Notice the second failed message logs the same doc id as the first one. Seems that the Collector is retrying previously failed commits before it exists, even though I have explicitly configured the Solr committer with maxRetries=0.

I will attach the configuration you can use to reproduce.

Bugtest.txt

essiembre commented 6 years ago

My first guess is to have a look at the committer queue dir of your two crawlers. Make sure they point to different locations. Else, both committers (one for each crawler) will try to send the same files over to Solr.

In addition, if there are faulty documents, make sure you delete the committer queue (or entire "workdir") or it will try to send faulty documents again on next run.

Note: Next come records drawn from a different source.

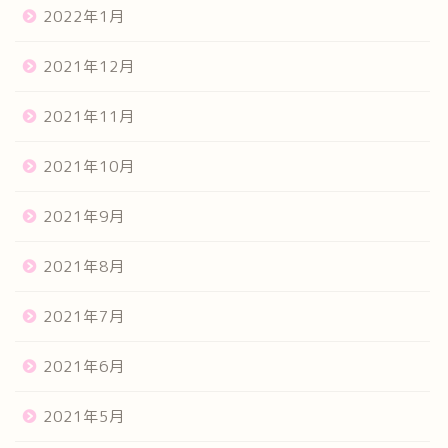
2022年1月
2021年12月
2021年11月
2021年10月
2021年9月
2021年8月
2021年7月
2021年6月
2021年5月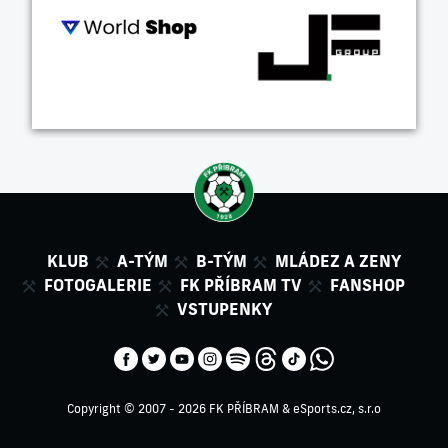
KLUB
A-TÝM
B-TÝM
MLÁDEZ A ZENY
FOTOGALERIE
FK PŘÍBRAM TV
FANSHOP
VSTUPENKY
Copyright © 2007 - 2026 FK PŘÍBRAM &
eSports.cz, s.r.o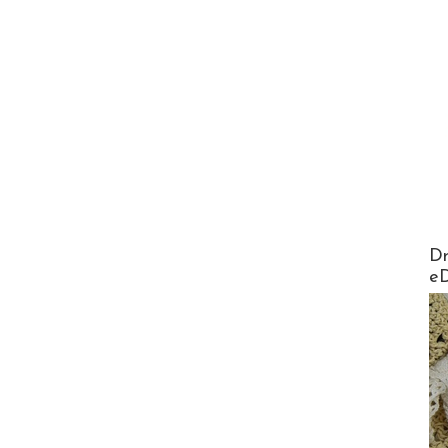
AirMa
Dr
e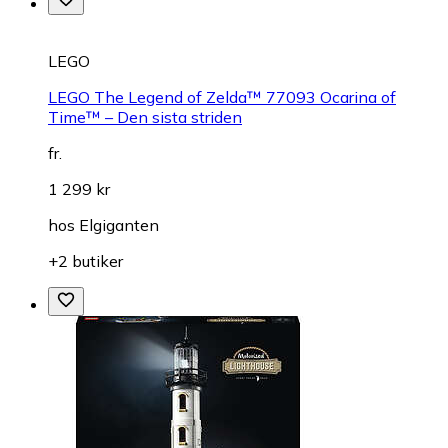
LEGO
LEGO The Legend of Zelda™ 77093 Ocarina of
Time™ – Den sista striden
fr.
1 299 kr
hos
Elgiganten
+2 butiker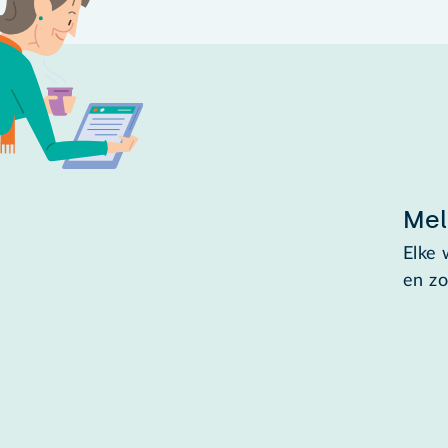
Mel
Elke 
en zo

essiembre commented 6 years ago

I just revised your config, and it confirms you have the same queue dir for both crawlers since you have it defined as a default. Copy the committer section under each crawler, with a different path.

A future release will likely address this by having committers use crawler-specific paths by default.

ohtwadi commented 6 years ago

Having a different queue directory per job did the trick. Thanks much for the quick response Pascal.